Continuous paravertebral blocks are advised for analgesia. Consider it as a unilateral thoracic epidural. The catheter is inserted one segmental level below the midpoint of the incision line.
Use the standard 10 cms epidural kit with 18 G Tuohy needle.
The loss of resistance can be a bit tricky here. You may not always get a loss of resistance when you enter the paravertebal space.
Whether you insert a catheter depends on the surgery. For breast work single shot techniques work well. In our institute blocks last 12-18 hours with simple analgesia required after this period. PVB do have an unexplained analgesic effect after clearance of the LA. I agree with Takeshi about catheters for cavity surgery. A catheter is essential as pain can be fficult to control once a single shot wears off for these procedures. If you are covering a dermatome e.g thoracotomy an infusion is usually fine. You often need to run above 10ml/hr and 0.25% chirocaine or equivalent. If you are covering a range of dermatomes e.g open nephrectomy I have found a catheter with regular boluses of 20ml 0.25% chirocaine or equivalent is more reliable than an infusion. If a PVB and infusion is reported as failed it is worth a bolus and waiting 15min as this often returns analgesia.
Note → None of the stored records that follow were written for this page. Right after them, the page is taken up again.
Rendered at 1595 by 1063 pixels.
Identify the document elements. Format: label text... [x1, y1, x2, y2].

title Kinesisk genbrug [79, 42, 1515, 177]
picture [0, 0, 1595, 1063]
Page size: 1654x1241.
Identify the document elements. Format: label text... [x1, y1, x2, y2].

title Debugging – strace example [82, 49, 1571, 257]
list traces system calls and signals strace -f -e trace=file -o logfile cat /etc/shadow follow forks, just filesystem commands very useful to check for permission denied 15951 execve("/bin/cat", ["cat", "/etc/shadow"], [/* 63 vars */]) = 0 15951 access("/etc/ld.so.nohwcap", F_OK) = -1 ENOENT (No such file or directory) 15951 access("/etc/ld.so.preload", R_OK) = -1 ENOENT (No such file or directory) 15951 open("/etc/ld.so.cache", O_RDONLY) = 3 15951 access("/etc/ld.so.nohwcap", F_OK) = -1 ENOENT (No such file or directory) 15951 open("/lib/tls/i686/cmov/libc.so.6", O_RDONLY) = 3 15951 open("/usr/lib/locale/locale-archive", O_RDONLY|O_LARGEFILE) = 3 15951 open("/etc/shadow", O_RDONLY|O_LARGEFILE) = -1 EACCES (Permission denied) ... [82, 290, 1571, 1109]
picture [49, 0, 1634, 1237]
Yes parvertebral block is a good choice for chest surgeries. but when it comes to mastectomies for carcinoma breast we offer to thoracic epidural keeping in mind the probability of phantom breast.
Continuous infusion for paravertebral block is recommended for postsurgical acute pain management. Paravertebral block is as effective as epidural block for that porpuse. In addition, paravertebral block is more safe.
Sure paravert is a good choice for unilaterall thoraxic surgeries. But they cannot be used in infective procedure such as decortication . The infection can track down in epidural as well. For non infective yes a good choice.